Task-Core Memory Management and Consolidation for Long-term Continual Learning

This paper introduces Long-CL, a human memory-inspired framework for long-term continual learning, leveraging task-core memory management and selective sample consolidation to significantly outperform baselines by 7.4% and 6.5% AP on two novel benchmarks, MMLongCL-Bench and TextLongCL-Bench, while mitigating catastrophic forgetting.

Continual Learning, Large Language Model, Vision Foundation Model, Multimodal Data, Efficiency, Robustness

Tianyu Huai, Jie Zhou, Yuxuan Cai, Qin Chen, Wen Wu, Xingjiao Wu, Xipeng Qiu, Liang He

East China Normal University, Nanyang Technological University, Fudan University

Generated by grok-3

Background Problem

The paper addresses the challenge of long-term continual learning (CL), where models must learn from a vast sequence of tasks over extended periods, mimicking real-world scenarios.
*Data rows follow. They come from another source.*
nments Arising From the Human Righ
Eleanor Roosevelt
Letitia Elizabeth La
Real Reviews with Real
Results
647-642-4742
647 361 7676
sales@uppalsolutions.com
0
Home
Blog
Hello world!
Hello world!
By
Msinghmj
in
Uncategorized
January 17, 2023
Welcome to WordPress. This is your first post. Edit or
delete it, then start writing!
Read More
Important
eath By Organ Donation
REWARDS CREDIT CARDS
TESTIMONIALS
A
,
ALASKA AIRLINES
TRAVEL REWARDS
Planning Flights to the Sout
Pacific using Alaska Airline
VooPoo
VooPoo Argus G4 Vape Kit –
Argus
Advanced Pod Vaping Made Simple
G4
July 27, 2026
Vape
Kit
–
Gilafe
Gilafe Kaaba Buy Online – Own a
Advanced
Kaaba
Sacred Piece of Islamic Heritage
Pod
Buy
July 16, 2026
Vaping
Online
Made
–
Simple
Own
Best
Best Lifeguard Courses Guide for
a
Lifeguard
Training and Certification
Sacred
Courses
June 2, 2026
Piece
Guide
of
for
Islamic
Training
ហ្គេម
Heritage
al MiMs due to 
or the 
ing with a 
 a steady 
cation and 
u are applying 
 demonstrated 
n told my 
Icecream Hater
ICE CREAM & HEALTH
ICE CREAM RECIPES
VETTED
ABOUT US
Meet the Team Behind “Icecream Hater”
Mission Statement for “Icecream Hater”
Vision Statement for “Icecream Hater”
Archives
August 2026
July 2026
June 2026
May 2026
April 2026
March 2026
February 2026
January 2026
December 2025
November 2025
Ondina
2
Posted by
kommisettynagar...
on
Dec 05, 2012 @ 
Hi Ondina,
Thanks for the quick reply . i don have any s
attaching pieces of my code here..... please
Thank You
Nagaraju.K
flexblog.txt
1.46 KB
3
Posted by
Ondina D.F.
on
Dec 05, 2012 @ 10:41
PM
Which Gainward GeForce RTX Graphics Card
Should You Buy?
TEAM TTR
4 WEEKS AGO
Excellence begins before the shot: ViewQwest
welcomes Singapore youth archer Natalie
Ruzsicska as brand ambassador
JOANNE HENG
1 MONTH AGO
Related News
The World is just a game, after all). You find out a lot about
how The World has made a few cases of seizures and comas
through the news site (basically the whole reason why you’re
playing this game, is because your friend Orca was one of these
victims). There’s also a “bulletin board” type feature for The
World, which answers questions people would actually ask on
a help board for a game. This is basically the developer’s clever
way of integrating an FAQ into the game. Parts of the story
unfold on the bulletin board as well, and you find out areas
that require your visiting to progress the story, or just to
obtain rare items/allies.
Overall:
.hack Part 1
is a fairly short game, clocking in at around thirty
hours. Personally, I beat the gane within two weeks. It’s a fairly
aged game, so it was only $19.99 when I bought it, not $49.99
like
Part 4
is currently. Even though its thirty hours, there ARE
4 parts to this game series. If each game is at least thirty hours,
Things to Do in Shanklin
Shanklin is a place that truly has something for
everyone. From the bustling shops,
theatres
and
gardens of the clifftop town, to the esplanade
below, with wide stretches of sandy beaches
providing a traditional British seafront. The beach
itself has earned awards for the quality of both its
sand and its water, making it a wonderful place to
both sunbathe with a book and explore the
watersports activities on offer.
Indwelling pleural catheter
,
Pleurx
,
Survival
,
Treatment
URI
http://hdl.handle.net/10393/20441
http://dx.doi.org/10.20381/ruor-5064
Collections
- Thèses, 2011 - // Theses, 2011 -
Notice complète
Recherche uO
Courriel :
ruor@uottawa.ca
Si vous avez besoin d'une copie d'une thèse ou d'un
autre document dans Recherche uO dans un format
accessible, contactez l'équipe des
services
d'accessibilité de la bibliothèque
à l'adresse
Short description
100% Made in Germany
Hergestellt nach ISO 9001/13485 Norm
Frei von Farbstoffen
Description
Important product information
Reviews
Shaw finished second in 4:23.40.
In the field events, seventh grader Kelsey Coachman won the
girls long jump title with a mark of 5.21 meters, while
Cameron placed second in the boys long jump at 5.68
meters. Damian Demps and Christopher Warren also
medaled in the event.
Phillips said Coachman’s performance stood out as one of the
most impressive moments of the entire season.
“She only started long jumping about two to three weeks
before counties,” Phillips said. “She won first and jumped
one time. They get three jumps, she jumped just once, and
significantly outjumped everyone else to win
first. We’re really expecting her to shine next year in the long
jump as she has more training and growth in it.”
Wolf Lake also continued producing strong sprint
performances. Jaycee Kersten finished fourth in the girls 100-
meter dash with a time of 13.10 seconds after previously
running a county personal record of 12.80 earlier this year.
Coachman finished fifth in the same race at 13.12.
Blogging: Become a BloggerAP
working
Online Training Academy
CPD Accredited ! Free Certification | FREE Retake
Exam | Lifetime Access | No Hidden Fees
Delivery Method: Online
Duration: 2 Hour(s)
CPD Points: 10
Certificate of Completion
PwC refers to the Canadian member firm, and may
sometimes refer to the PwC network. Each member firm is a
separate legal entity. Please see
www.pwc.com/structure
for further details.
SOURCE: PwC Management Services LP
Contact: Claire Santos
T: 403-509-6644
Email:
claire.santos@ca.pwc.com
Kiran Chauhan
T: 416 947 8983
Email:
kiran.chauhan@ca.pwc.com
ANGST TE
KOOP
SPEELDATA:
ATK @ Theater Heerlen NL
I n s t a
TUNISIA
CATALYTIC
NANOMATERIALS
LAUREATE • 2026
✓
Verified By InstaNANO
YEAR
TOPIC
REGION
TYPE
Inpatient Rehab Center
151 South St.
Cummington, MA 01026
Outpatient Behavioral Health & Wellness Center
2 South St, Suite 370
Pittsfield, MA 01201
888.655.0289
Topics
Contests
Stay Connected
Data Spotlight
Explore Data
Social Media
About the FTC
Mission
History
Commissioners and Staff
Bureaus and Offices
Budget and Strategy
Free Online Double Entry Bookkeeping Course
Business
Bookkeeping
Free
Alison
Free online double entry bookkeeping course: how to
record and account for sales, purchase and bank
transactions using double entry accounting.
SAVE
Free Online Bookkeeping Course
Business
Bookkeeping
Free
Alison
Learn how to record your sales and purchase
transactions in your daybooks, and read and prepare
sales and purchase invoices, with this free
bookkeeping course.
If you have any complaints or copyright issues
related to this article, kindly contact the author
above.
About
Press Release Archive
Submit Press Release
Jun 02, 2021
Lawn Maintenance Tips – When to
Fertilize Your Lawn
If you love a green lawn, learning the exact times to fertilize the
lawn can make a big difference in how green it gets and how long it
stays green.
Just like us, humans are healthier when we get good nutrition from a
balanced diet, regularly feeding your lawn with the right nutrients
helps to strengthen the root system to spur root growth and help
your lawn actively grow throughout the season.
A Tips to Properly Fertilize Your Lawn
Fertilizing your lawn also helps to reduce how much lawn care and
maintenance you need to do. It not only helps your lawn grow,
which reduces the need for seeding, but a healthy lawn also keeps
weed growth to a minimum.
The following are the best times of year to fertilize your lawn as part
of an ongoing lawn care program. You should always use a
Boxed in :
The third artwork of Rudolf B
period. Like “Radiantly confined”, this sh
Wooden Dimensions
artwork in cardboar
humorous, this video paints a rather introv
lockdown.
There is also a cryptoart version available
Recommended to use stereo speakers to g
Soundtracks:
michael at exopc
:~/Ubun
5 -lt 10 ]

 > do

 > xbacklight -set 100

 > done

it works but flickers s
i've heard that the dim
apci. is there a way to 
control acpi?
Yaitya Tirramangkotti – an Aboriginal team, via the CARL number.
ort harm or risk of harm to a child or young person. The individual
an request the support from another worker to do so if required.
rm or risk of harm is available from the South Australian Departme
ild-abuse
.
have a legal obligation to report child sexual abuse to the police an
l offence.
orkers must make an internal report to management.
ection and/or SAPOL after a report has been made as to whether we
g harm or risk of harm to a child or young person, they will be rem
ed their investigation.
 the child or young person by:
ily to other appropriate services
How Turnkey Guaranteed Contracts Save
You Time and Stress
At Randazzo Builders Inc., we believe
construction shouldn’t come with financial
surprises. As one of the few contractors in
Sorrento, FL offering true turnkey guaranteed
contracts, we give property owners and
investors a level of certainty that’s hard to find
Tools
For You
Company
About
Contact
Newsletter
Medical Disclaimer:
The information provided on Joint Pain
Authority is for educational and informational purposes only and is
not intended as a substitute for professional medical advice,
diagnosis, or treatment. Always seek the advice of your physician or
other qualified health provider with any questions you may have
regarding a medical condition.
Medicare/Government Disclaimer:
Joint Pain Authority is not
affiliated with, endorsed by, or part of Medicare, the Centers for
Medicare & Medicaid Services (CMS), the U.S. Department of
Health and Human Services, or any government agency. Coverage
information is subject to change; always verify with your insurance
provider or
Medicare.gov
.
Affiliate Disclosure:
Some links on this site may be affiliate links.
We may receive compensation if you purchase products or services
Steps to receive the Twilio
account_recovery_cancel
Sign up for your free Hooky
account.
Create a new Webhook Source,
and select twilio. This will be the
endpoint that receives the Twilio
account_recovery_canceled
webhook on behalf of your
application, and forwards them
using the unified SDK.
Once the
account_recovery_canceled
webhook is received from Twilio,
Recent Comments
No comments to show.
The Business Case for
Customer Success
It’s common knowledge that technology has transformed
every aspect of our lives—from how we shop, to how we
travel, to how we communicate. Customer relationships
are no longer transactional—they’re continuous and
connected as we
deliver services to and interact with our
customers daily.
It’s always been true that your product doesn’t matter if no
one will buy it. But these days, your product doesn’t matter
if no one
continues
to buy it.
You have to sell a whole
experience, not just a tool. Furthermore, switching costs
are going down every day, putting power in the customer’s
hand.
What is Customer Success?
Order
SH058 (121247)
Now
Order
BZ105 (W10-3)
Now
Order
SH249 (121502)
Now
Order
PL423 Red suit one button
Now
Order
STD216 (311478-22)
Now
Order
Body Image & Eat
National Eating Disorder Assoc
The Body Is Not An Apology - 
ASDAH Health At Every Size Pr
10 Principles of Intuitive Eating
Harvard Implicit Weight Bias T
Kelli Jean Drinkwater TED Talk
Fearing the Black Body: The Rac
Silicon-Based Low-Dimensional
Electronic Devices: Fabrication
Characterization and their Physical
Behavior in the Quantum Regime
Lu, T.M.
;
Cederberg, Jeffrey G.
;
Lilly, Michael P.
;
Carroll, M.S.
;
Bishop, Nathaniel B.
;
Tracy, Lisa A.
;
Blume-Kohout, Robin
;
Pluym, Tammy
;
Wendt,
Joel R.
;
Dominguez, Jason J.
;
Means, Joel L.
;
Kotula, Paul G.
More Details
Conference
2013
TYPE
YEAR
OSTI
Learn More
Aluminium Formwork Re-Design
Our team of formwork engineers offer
Unlike traditional CL, which handles a limited number of tasks, long-term CL exacerbates catastrophic forgetting, where performance on earlier tasks degrades as new ones are learned. The authors aim to answer how existing CL methods perform under long-term settings and how to mitigate forgetting over prolonged sequential updates, introducing a framework inspired by human memory mechanisms to manage and consolidate knowledge effectively.

Method

The proposed Long-CL framework for long-term continual learning comprises two main components inspired by human memory mechanisms:

Task-Core Memory Management (MemMan): This module identifies critical memory units by computing parameter drift between the current and previous models using a Top-K selection strategy (Equation 2), storing these in a mask matrix for dynamic updates. It also employs an adaptive memory updating mechanism that calculates a fusion weight ( $\alpha_t$ ) based on semantic similarity between task prototypes (Equation 5), balancing new knowledge integration and past memory preservation through position-aware weighting (Equation 7).
Long-term Memory Consolidation (MemCon): This component enhances knowledge retention by selecting hard samples (outliers or challenging cases) based on semantic distance to the task prototype (Equation 8) and differential samples (globally consistent across tasks) using cumulative distance to prior prototypes with a local distance constraint (Equation 9). These samples form a replay buffer to reinforce task adaptability and long-term consistency. The method leverages Low-Rank Adaptation (LoRA) for parameter-efficient fine-tuning on large language and vision-language models, unifying tasks under a generative paradigm with negative log-likelihood loss optimization (Equation 1).

Experiment

The experiments were conducted on two newly proposed benchmarks, MMLongCL-Bench (21 datasets, 4 multimodal task types) and TextLongCL-Bench (30 datasets, 3 textual task types), using LLaVA-7B and Qwen2.5-7B models, respectively. Evaluation metrics included Final Average Performance (AP) and Average Forgetting (AF), comparing Long-CL against baselines like ER, EWC, O-LoRA, and CL-MoE. Results showed Long-CL outperforming the state-of-the-art by 7.4% AP (51.93% vs. 44.53%) on MMLongCL-Bench and 6.5% AP (60.12% vs. 53.58%) on TextLongCL-Bench, with significant reductions in forgetting (AF of -9.93% and -0.89%, indicating backward transfer). The setup is comprehensive in task diversity, though the representativeness of real-world long-term CL scenarios is unclear. Ablation studies confirmed the contributions of MemMan and MemCon, with MemCon showing stronger impact via sample replay. However, the computational overhead of memory management and sample selection was not detailed, and hyperparameter sensitivity (e.g., buffer size, K value) showed potential trade-offs between performance and efficiency. The negative AF suggests intriguing backward transfer, but its mechanisms and sustainability over longer sequences remain underexplored. Overall, while results align with expectations of reduced forgetting, practical scalability concerns persist.

Further Thoughts

The Long-CL framework presents a compelling approach to long-term continual learning, particularly with its human memory-inspired mechanisms, which could inspire broader applications in adaptive AI systems beyond CL, such as in lifelong learning for robotics or personalized AI assistants. The negative AF values indicating backward transfer are particularly fascinating—could this be linked to shared representations in differential sample selection, and might it connect to emergent abilities in large models as seen in scaling law studies? However, the scalability of MemMan’s Top-K selection and the computational cost of prototype calculations over hundreds of tasks warrant further investigation; perhaps integrating efficient clustering or dimensionality reduction techniques could mitigate this. Additionally, the benchmarks, while diverse, might benefit from incorporating non-stationary data drifts or evolving task distributions, aligning more closely with real-world dynamics as explored in online learning literature. Finally, exploring connections with federated learning could address privacy concerns in long-term CL, especially for multimodal data across distributed systems, opening new research avenues for privacy-preserving continual learning.